Das Ghetto bedeutete eine unvorstellbare Enge: Auf fünf Prozent der Stadtfläche musste rund ein Drittel der Bevölkerung leben: »Es mangelte an allem, was zum Überleben nötig war – Lebensmittel, Wohnraum, Hygienemittel, Heizmaterial und Medikamente«, erinnerte sich Tych. In den 20 Monaten, in denen das Ghetto bestand, starben dort mindestens 150.000 Menschen. Die erste Deportation ins Vernichtungslager Treblinka begann im Juli 1942.

widerstand Im Ghetto gab es Geheimorganisationen, die sich für den bewaffneten Widerstand entschieden hatten. Darunter waren die linke Jüdische Kampforganisation, der konservative Jüdische Militärverband, der Bund, die Poale Zion mit ihrer Jugendorganisation Dror, Hashomer Hatzair und Hechaluc, die religiöse Misrachi-Partei und das im November 1942 gegründete Jüdische Nationalkomitee. Vom 19. April bis in den Juni 1943 dauerten die Kämpfe, die mit der Sprengung der Warschauer großen Synagoge offiziell endeten.
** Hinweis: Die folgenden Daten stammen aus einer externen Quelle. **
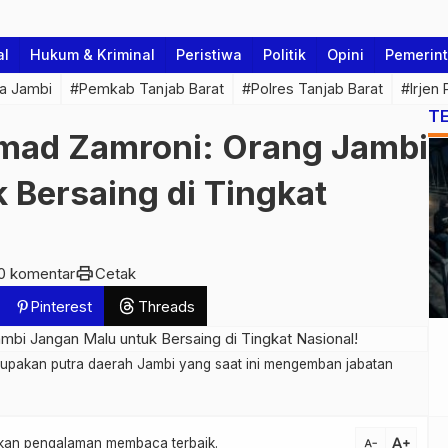
al
Hukum & Kriminal
Peristiwa
Politik
Opini
Pemerin
a Jambi
#Pemkab Tanjab Barat
#Polres Tanjab Barat
#Irjen
T
mad Zamroni: Orang Jambi
 Bersaing di Tingkat
print
0 komentar
Cetak
Pinterest
Threads
pakan putra daerah Jambi yang saat ini mengemban jabatan
text_increase
atkan pengalaman membaca terbaik.
text_decrease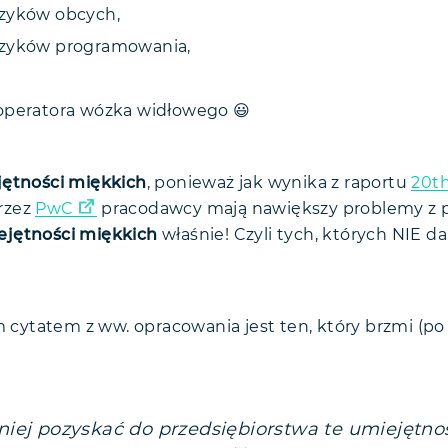
zyków obcych,
ęzyków programowania,
operatora wózka widłowego 😃
ętności miękkich
, ponieważ jak wynika z raportu
20t
rzez
PwC
pracodawcy mają nawiększy problemy z 
ejętności miękkich
właśnie! Czyli tych, których NIE da
ytatem z ww. opracowania jest ten, który brzmi (po 
niej pozyskać do przedsiębiorstwa te umiejętnoś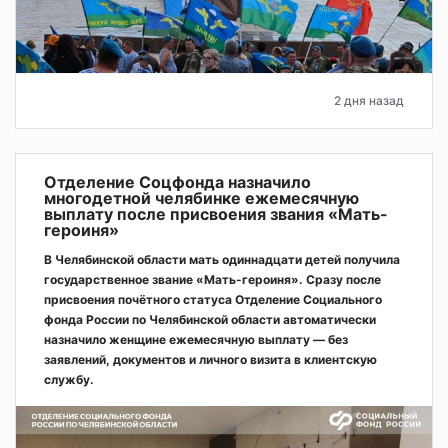
2 дня назад
Отделение Соцфонда назначило
многодетной челябинке ежемесячную
выплату после присвоения звания «Мать-
героиня»
В Челябинской области мать одиннадцати детей получила
государственное звание «Мать-героиня». Сразу после
присвоения почётного статуса Отделение Социального
фонда России по Челябинской области автоматически
назначило женщине ежемесячную выплату — без
заявлений, документов и личного визита в клиентскую
службу.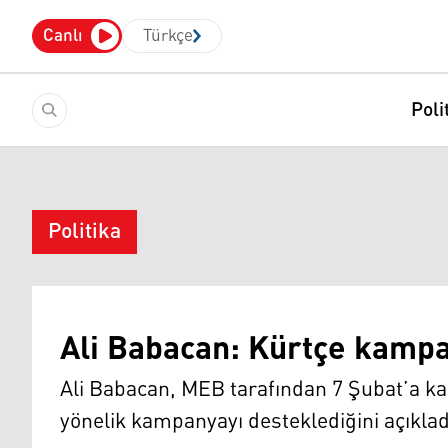
Canlı
Türkçe
Poli
Politika
Ali Babacan: Kürtçe kamp
Ali Babacan, MEB tarafından 7 Şubat’a ka
yönelik kampanyayı desteklediğini açıklad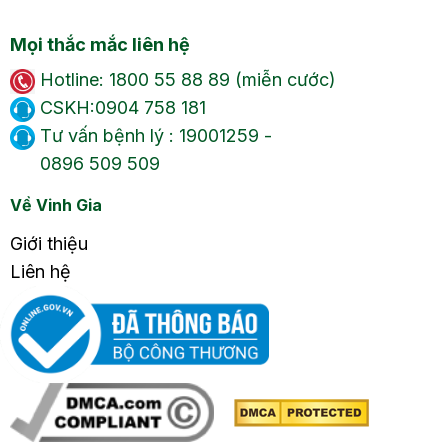
Mọi thắc mắc liên hệ
Hotline: 1800 55 88 89 (miễn cước)
CSKH:0904 758 181
Tư vấn bệnh lý : 19001259 -
0896 509 509
Về Vinh Gia
Giới thiệu
Liên hệ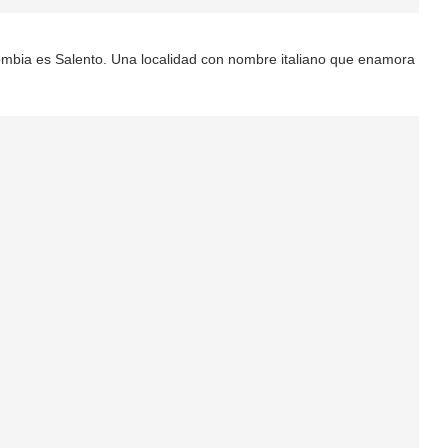
ombia es Salento. Una localidad con nombre italiano que enamora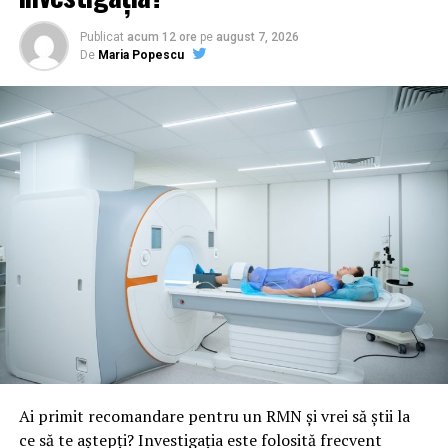
Publicat
acum 12 ore
pe
august 7, 2026
De
Maria Popescu
Ai primit recomandare pentru un RMN și vrei să știi la
ce să te aștepți? Investigația este folosită frecvent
Davon und wie es innerhalb des Ghettos aussah, erfuhr der junge Feliks Tych im Haus seiner polnischen Ziehmutter. »Der Ausbruch des Aufstands berührte die Menschen, mit denen ich zusammenlebte, zutiefst. Über dem brennenden Ghetto hing eine riesige Rauchwolke. Man hörte Explosionen und Schüsse. Als ich einmal eine Straße unmittelbar am Ghetto entlangging, sah ich brennende Häuser im Ghetto, aus deren oberen Stockwerken Menschen sprangen.«

»Die Erinnerungen, auch wenn sie uns teilweise längst bekannt sind, bleiben erschütternd. Je mehr wir uns kundig machen, umso schwieriger wird es, das zu ertragen« – Gemeinderabbiner Arie Folger traf mit diesem Dankeswort das Gefühl vieler Anwesender.